A l'UMP, villepinistes et souverainistes - minoritaires au sein du groupe - sont sur la même longueur d'ondes que certains socialistes : "c'est un signe que la France est totalement pieds et mains liés aux Américains, on aurait pu se passer de ce message", confie Jean-Pierre Grand. Selon François Goulard, une quarantaine de députés UMP partagent cette inquiétude, déjà exprimée par deux anciens Premiers ministres de Jacques Chirac, Dominique de Villepin et Alain Juppé.

Tous ne devraient cependant pas l'exprimer lors du vote du 17 mars. Evitant de poser directement la question de l'Otan, le vote de confiance portera en effet sur l'ensemble de la politique étrangère de la France.

C'est une "mauvaise manière", qui vise à "empêcher les députés de s'exprimer", traduit l'ancien ministre François Goulard. Comme ses deux collègues, Jacques Myard ne prendra pas part au vote, estimant que le retour dans l'Otan est "une faute diplomatique".

Le retour complet de la France dans le commandement intégré de l' OTAN est un "pari" qu'il faut accepter, a de son côté déclaré ce jeudi Alain Juppé. Sur Europe 1, l'ancien Premier ministre s'est cependant interrogé sur le calendrier de cette réintégration. "Est-ce que c'était absolument le bon moment? Je n'en suis pas sûr (...) La démarche qui nous a conduit à cette réintégration était tout à fait naturelle et elle se situe dans la continuité de ce qu'ont fait les présidents antérieurs", a expliqué le maire de Bordeaux.

Au PS, Martine Aubry a estimé que "rien aujourd'hui ne justifie de rentrer dans le commandement militaire de l'Otan. Il n'y a pas d'urgence ni de raison fondamentale, si ce n'est un atlantisme qui devient une idéologie". Les socialistes s'opposeront bien sûr, sans illusion, lors du vote du 17 mars.

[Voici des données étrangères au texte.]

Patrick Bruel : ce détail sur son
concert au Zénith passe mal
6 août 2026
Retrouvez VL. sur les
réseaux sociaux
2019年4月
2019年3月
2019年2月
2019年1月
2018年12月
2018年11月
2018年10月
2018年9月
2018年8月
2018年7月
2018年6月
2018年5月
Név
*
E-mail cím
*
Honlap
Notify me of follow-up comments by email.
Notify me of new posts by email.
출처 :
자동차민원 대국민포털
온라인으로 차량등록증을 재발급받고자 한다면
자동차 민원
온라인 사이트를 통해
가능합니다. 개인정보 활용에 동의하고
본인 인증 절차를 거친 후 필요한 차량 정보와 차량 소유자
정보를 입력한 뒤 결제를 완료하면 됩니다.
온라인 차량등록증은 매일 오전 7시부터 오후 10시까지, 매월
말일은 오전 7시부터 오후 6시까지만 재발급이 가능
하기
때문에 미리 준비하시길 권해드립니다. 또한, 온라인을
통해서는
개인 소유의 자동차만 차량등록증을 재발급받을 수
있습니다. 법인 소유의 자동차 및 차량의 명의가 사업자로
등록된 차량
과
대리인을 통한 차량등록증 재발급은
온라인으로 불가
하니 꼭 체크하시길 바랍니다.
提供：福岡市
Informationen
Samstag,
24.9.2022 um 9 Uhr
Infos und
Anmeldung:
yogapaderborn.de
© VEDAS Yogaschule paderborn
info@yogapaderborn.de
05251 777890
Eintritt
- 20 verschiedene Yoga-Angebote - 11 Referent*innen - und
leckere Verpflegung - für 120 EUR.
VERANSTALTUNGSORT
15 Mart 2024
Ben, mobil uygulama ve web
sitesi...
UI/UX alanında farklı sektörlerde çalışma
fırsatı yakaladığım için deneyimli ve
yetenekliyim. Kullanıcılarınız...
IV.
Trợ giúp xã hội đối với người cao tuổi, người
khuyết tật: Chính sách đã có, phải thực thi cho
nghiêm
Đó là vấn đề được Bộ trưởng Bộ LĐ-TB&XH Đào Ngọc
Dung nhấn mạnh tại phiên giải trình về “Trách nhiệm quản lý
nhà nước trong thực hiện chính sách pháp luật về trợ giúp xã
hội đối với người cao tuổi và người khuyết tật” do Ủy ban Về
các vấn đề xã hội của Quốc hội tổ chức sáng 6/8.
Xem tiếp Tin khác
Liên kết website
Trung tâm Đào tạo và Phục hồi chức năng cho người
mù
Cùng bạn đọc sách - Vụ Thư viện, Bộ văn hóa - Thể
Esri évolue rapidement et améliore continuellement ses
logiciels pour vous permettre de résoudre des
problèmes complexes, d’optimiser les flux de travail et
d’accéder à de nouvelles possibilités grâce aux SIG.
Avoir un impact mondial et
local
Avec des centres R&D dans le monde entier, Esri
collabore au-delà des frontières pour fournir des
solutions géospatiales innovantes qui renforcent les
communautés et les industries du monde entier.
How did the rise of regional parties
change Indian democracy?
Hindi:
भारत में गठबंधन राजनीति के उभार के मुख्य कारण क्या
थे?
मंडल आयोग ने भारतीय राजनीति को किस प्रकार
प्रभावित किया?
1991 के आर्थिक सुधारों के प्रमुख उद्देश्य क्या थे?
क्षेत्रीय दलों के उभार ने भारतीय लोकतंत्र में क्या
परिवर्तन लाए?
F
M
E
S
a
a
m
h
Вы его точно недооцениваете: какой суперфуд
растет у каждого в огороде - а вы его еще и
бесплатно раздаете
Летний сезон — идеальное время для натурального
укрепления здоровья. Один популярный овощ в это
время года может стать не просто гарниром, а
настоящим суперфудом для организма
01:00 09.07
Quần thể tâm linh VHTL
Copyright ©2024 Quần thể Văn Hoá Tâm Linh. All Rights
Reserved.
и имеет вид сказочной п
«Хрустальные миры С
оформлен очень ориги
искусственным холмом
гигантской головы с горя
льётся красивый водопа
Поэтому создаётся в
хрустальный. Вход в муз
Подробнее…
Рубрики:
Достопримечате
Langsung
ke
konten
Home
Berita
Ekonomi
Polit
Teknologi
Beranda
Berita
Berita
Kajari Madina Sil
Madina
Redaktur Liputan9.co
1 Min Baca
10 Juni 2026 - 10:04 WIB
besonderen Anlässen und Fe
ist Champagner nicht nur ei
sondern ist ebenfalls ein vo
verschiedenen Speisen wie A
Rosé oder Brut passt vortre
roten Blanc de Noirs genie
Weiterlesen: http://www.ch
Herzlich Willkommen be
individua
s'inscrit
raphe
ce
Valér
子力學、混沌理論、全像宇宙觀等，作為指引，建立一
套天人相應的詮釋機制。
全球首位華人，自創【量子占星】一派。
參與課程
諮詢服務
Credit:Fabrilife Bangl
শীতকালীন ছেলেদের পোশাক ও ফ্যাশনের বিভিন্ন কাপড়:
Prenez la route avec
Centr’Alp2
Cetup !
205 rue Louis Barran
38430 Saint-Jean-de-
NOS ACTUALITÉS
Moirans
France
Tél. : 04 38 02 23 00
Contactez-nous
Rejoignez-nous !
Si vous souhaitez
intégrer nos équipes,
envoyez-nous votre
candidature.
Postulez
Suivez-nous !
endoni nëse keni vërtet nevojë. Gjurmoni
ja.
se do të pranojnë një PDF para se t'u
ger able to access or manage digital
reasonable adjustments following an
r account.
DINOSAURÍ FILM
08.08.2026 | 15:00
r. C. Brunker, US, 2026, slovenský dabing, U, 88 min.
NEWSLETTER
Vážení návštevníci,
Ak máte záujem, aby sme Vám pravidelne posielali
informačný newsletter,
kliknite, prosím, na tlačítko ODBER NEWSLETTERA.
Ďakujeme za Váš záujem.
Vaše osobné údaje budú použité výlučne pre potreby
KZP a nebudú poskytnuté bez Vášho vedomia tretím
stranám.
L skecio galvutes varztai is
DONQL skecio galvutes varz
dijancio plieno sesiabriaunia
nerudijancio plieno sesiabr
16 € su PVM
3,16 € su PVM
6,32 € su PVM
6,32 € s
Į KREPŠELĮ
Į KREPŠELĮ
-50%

Pour l'ancien Premier ministre socialiste Lionel Jospin, Nicolas Sarkozy a concédé une "adhésion sans condition" à l'Alliance atlantique, détruisant du même coup un "consensus gauche-droite de quarante ans" en France. "Je ne vois pas l'intérêt de nous banaliser (...) Nous sommes originaux, restons-le", a-t-il lancé sur RTL ce jeudi. "Nous sommes solidaires de nos alliés mais nous ne serons jamais une deuxième Angleterre, fille aînée et docile des Etats-Unis".

Les anciens ministres Hubert Védrine et Jean-Louis Bianco se sont aussi élevés contre l'idée selon laquelle le retour complet de Paris dans l'Otan serait une suite logique de la politique menée depuis plus de vingt ans : ce "n'est pas l'aboutissement d'un processus lancé par François Mitterrand en 1990-1991", insistent-ils pour "dédouaner" l'ancien président socialiste.

C'est une "erreur diplomatique", commente Noël Mamère (Verts), selon qui "rejoindre l'Otan, qui ne sert plus à rien, ne fait que confirmer la tendance atlantiste du président de la république". Et, au nom du PCF, qui réclame un référendum, Marie-George Buffet juge que le retour dans l'Otan est "une perte d'indépendance" pour la France. "On ferait mieux de travailler à la construction de l'Europe (sic !) au lieu de se mettre sous le couvert de l'Otan sous l'égide des Etats-Unis".

A noter, comme le fait l'excellent blog "Secret défense", que "l'histoire offre parfois de sérieux retournements. En 1966, l'opposition socialiste et centriste au général de Gaulle avait déposé une motion de censure contre le gouvernement Pompidou pour dénoncer le retrait de la France de l'organisation militaire intégrée."